START Given records
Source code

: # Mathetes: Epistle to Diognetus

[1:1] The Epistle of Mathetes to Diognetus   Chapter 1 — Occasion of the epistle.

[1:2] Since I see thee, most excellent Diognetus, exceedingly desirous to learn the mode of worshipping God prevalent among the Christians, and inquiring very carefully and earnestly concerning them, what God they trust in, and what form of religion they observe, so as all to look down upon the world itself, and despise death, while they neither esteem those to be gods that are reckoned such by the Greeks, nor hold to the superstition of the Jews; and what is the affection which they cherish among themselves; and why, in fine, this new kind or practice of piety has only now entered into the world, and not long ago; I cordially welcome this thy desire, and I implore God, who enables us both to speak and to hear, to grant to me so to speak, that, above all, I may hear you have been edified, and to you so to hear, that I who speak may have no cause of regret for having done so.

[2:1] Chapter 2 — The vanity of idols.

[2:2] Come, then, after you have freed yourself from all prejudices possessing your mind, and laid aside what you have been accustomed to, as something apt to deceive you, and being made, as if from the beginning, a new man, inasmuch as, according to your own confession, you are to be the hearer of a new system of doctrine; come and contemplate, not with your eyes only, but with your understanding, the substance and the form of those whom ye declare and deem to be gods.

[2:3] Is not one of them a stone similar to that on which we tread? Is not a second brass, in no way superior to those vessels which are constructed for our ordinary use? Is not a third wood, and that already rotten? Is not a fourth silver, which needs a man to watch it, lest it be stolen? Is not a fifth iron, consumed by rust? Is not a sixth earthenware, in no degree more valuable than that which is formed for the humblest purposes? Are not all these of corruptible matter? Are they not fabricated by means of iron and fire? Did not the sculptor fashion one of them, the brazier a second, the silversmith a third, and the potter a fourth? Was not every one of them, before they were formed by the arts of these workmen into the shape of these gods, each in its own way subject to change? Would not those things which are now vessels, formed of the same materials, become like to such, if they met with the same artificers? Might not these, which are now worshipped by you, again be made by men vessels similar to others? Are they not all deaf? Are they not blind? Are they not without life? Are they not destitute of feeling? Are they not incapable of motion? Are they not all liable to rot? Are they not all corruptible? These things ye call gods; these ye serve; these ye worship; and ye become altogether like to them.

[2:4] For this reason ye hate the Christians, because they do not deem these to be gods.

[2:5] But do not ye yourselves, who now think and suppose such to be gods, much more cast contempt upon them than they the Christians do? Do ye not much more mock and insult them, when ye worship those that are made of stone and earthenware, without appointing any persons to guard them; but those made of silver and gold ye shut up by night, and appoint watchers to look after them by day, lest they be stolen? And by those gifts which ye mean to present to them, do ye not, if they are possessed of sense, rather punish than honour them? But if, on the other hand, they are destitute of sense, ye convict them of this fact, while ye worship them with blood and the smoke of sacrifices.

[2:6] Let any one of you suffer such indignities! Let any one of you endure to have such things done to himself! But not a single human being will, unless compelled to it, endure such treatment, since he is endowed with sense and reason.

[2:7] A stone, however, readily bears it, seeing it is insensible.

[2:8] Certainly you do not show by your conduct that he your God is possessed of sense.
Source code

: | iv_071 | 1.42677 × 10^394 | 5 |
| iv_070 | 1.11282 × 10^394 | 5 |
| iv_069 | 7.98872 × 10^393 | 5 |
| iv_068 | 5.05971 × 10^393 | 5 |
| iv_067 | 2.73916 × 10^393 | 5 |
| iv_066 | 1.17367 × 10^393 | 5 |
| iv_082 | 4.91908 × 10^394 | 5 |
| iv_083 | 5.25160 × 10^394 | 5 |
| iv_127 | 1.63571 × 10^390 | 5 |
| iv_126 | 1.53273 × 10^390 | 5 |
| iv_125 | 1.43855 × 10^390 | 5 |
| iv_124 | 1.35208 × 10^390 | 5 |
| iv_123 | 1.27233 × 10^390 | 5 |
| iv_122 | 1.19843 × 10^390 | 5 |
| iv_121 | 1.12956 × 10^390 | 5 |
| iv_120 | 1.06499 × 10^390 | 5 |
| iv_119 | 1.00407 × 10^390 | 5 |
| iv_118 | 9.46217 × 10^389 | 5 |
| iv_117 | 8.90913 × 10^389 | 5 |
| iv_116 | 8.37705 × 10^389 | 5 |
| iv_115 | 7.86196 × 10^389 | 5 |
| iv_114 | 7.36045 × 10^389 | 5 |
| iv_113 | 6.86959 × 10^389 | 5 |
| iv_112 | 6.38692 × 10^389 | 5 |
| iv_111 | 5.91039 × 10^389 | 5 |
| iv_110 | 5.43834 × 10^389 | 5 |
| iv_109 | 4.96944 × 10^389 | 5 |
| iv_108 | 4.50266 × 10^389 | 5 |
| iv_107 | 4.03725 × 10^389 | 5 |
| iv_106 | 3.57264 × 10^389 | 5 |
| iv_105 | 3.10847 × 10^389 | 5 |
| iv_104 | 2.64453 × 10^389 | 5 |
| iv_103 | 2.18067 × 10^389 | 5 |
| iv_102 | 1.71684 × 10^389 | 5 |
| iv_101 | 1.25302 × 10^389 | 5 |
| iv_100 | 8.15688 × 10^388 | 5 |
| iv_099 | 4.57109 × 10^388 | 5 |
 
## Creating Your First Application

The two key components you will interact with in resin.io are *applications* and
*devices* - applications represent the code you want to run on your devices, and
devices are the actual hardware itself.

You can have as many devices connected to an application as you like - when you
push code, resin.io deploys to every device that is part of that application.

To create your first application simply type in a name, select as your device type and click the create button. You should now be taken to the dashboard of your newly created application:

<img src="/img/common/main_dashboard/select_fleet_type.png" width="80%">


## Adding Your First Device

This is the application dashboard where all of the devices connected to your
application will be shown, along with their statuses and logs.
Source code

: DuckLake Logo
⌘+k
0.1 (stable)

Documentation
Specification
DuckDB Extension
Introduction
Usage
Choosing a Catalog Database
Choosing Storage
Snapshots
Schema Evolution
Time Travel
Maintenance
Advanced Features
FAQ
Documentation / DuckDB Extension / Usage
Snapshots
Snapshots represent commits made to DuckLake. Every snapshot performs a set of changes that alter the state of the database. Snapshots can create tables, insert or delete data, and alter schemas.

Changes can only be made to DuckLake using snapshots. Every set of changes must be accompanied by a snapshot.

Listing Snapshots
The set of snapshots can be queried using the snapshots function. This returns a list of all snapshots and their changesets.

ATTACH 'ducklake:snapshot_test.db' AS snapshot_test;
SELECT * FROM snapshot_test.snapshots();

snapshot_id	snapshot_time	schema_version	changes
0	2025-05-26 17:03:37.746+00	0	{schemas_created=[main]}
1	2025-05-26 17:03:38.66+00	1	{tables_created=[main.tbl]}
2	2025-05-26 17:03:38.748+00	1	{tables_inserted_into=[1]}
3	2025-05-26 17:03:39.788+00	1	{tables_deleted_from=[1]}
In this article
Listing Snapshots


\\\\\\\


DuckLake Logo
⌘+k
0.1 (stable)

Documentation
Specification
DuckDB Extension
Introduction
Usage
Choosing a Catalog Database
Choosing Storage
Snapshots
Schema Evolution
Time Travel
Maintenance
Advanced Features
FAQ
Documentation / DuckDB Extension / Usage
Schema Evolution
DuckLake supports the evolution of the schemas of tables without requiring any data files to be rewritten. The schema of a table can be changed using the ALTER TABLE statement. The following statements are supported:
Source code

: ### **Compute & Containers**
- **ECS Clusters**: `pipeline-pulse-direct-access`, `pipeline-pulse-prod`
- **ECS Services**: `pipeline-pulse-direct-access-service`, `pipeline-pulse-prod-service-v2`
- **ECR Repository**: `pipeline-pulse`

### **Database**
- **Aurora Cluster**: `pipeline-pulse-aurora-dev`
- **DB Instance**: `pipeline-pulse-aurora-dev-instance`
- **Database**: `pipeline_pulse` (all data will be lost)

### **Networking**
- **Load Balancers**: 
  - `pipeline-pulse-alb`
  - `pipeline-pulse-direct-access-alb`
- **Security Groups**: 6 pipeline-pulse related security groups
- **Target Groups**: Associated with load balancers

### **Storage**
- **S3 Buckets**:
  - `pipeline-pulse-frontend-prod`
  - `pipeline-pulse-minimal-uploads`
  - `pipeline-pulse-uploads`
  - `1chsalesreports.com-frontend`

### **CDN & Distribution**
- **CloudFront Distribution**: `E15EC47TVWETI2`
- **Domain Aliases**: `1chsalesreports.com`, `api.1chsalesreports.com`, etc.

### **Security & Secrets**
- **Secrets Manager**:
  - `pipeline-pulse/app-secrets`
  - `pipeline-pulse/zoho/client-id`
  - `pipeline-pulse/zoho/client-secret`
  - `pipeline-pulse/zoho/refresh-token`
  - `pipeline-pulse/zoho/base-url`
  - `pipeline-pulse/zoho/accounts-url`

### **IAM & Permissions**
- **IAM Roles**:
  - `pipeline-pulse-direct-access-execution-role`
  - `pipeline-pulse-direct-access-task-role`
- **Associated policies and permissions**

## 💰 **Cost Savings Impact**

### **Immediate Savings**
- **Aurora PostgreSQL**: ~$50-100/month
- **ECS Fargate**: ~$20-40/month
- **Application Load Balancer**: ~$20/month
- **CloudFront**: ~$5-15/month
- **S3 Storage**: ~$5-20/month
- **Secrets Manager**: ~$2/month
END Given records
▶ Task details
Copy word for word the stretch of entries above from the line that has "push code, resin.io" through the line that has "This is the", both ends included, and nothing outside it.

▶ Written answer
push code, resin.io deploys to every device that is part of that application.

To create your first application simply type in a name, select as your device type and click the create button. You should now be taken to the dashboard of your newly created application:

<img src="/img/common/main_dashboard/select_fleet_type.png" width="80%">


## Adding Your First Device

This is the application dashboard where all of the devices connected to your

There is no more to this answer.